Questions on the material:
- A) Please write out the clearance sale thread word for word, everything from "that isnt a" down to "r33gtr hardpipe kits?".
- B) In the entries, give everything from the line containing "nkey 1.5L Pressure Sprayer" down to the line containing "Space photo of the week" again with "Stargazing" replaced by "Skywatching" and nothing else changed. Return only those lines, and leave the pictures out.

Exercise passage:

──────────

# Our biggest clearance event..ever!!!!!



## davew (Apr 28, 2003)

Hi everyone

we are having a massive clearance sale on our open day this coming bank holiday monday, bring your wallet or credit cards for the bargain of the year.

WHEELS
BODYKITS
INTERIOR TRIM
SEATS
ROLL CAGES
STRUT BRACES
HEAD LIGHTS
BOOST CONTROLLERS
ECU'S
SUSPENSION
STEERING RACKS
ENGINES
GEARBOXES
MORE....MORE..........MORE

See you all next monday. Open 11-4.00 free refreshments, loads of give ways stuff like, t-shirts, hoodies, caps etc.

TheGTRShop
Unit 1b
Wingate Grange Industrial Estate
Wingate
Co Durham
TS28 5AH.


----------



## BRAVEHEART_STI (Jun 10, 2010)

might take a pop down mate  will be by train though unfortunateley lol could bring the lad with me for an outing day maybe

fraser gave up on the 32 he had so i know own it but right now its not on the road  my first 32gtr , will hope it to be some car in the coming years hopefully


----------



## davew (Apr 28, 2003)

BRAVEHEART_STI said:


> might take a pop down mate  will be by train though unfortunateley lol could bring the lad with me for an outing day maybe
> 
> fraser gave up on the 32 he had so i know own it but right now its not on the road  my first 32gtr , will hope it to be some car in the coming years hopefully


We will collect you from the train station mate.:thumbsup:


----------



## davew (Apr 28, 2003)

the trophies have arrived. Real nice quality...as you would expect from us. Best modified and best detailed awards.


----------



## davew (Apr 28, 2003)




----------



## BRAVEHEART_STI (Jun 10, 2010)

that isnt a stroker crank is it dave lol in the pic , looking for one of these to repair petes beeR*

TOO SHINY TO BE STANDARD BUT KNOWING YOU IT WILL BE LOL


----------



## Initial P! (Oct 27, 2009)

Do you have any r33gtr hardpipe kits?


----------



## AlexH (Aug 17, 2008)

dave are those coilovers for a 33?
if so how much you want for them?

──────────

Data for processing:
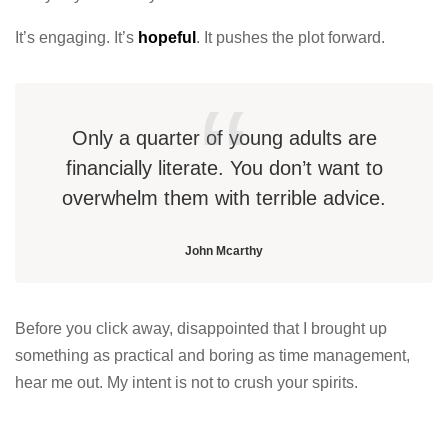
It’s engaging. It’s
hopeful
. It pushes the plot forward.
Only a quarter of young adults are
financially literate. You don’t want to
overwhelm them with terrible advice.
John Mcarthy
Before you click away, disappointed that I brought up
something as practical and boring as time management,
hear me out. My intent is not to crush your spirits.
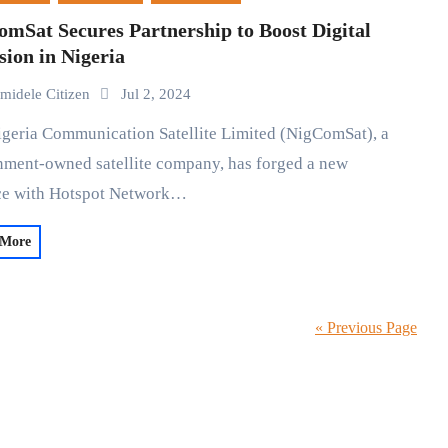
mSat Secures Partnership to Boost Digital
sion in Nigeria
midele Citizen
Jul 2, 2024
ment-owned satellite company, has forged a new
nce with Hotspot Network…
 More
« Previous Page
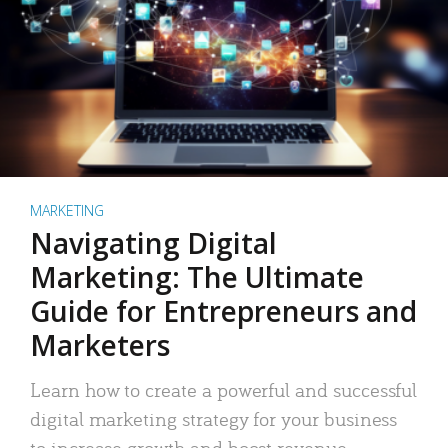
MARKETING
Navigating Digital
Marketing: The Ultimate
Guide for Entrepreneurs and
Marketers
Learn how to create a powerful and successful
digital marketing strategy for your business
to increase growth and boost revenue.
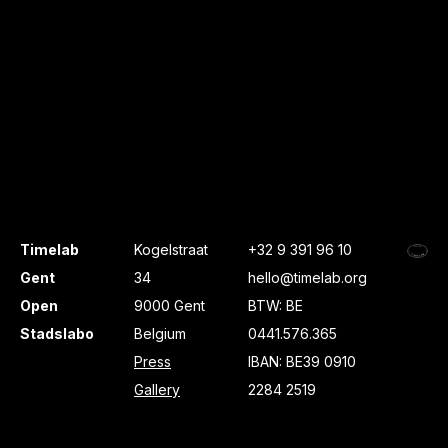
Timelab
Kogelstraat
+32 9 391 96 10
Gent
34
hello@timelab.org
Open
9000 Gent
BTW: BE
Stadslabo
Belgium
0441.576.365
Press
IBAN: BE39 0910
Gallery
2284 2519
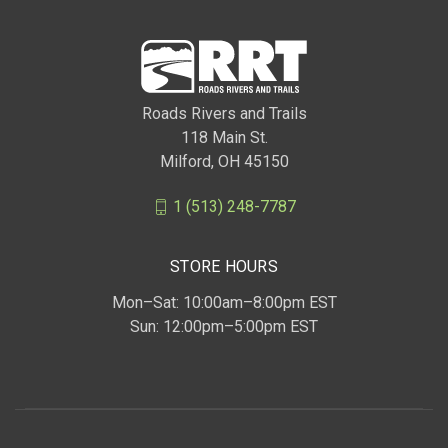
Roads Rivers and Trails
118 Main St.
Milford, OH 45150
1 (513) 248-7787
STORE HOURS
Mon–Sat: 10:00am–8:00pm EST
Sun: 12:00pm–5:00pm EST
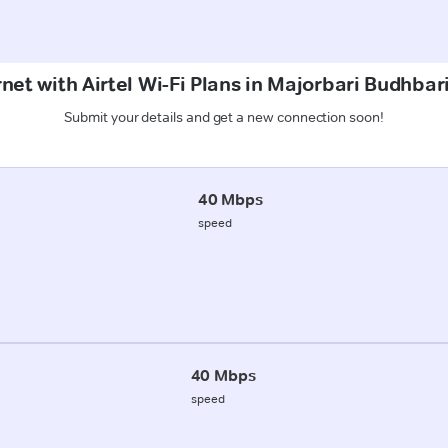
rnet with Airtel Wi-Fi Plans in Majorbari Budhbar
Submit your details and get a new connection soon!
40 Mbps
speed
40 Mbps
speed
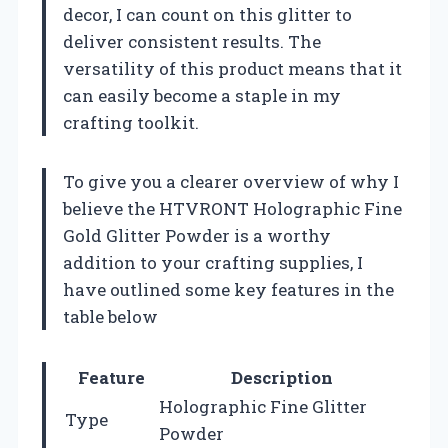
decor, I can count on this glitter to
deliver consistent results. The
versatility of this product means that it
can easily become a staple in my
crafting toolkit.
To give you a clearer overview of why I
believe the HTVRONT Holographic Fine
Gold Glitter Powder is a worthy
addition to your crafting supplies, I
have outlined some key features in the
table below
Feature
Description
Holographic Fine Glitter
Type
Powder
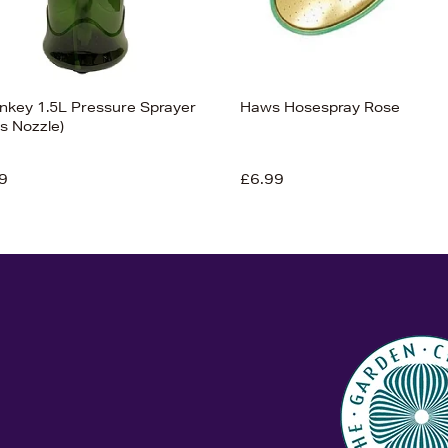
nkey 1.5L Pressure Sprayer
Haws Hosespray Rose
s Nozzle)
9
£6.99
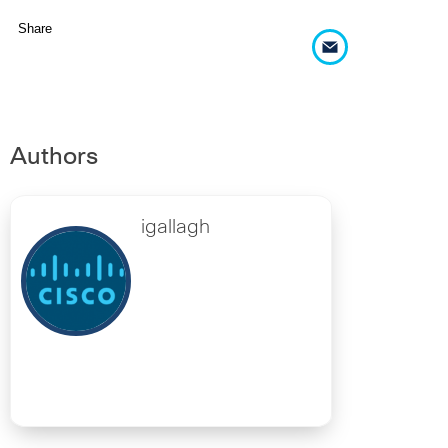
Share
Authors
igallagh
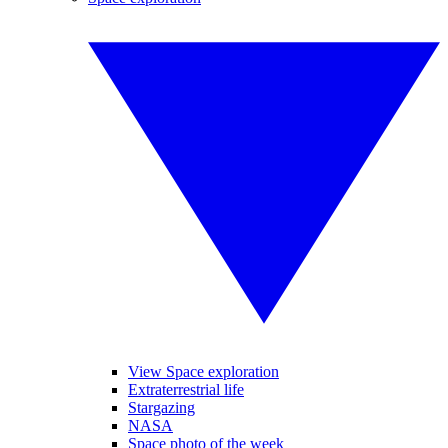
View Space exploration
Extraterrestrial life
Stargazing
NASA
Space photo of the week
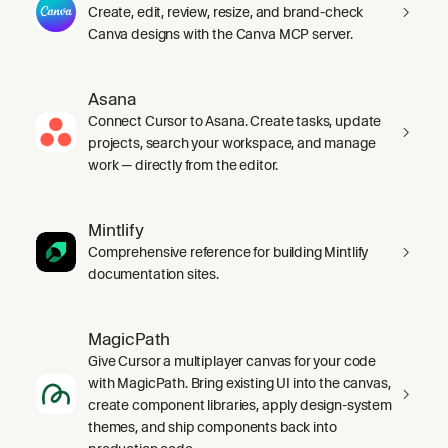
Create, edit, review, resize, and brand-check
Canva designs with the Canva MCP server.
Asana
Connect Cursor to Asana. Create tasks, update
projects, search your workspace, and manage
work — directly from the editor.
Mintlify
Comprehensive reference for building Mintlify
documentation sites.
MagicPath
Give Cursor a multiplayer canvas for your code
with MagicPath. Bring existing UI into the canvas,
create component libraries, apply design-system
themes, and ship components back into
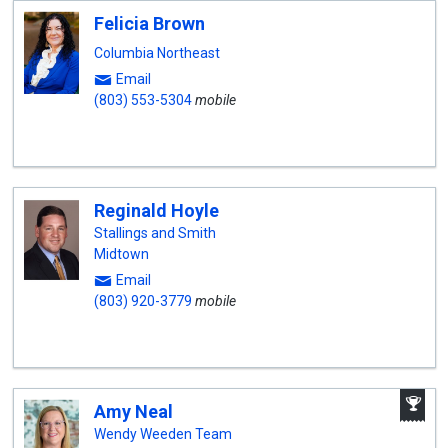
Felicia Brown
Columbia Northeast
Email
(803) 553-5304
mobile
Reginald Hoyle
Stallings and Smith
Midtown
Email
(803) 920-3779
mobile
A
Amy Neal
W
A
Wendy Weeden Team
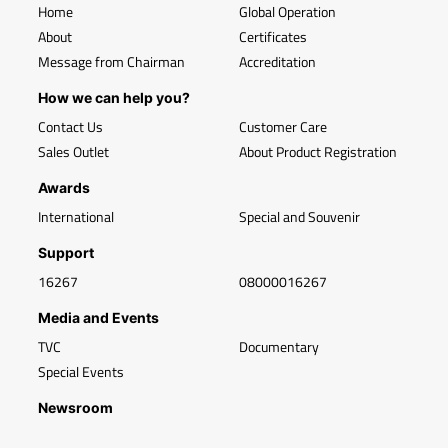
Home
Global Operation
About
Certificates
Message from Chairman
Accreditation
How we can help you?
Contact Us
Customer Care
Sales Outlet
About Product Registration
Awards
International
Special and Souvenir
Support
16267
08000016267
Media and Events
TVC
Documentary
Special Events
Newsroom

──────────

Solutions to each task:
- A)
that isnt a stroker crank is it dave lol in the pic , looking for one of these to repair petes beeR*

TOO SHINY TO BE STANDARD BUT KNOWING YOU IT WILL BE LOL


----------



## Initial P! (Oct 27, 2009)

Do you have any r33gtr hardpipe kits?

- B)
nkey 1.5L Pressure Sprayer
Haws Hosespray Rose
s Nozzle)
9
£6.99
Share
Authors
igallagh
View Space exploration
Extraterrestrial life
Skywatching
NASA
Space photo of the week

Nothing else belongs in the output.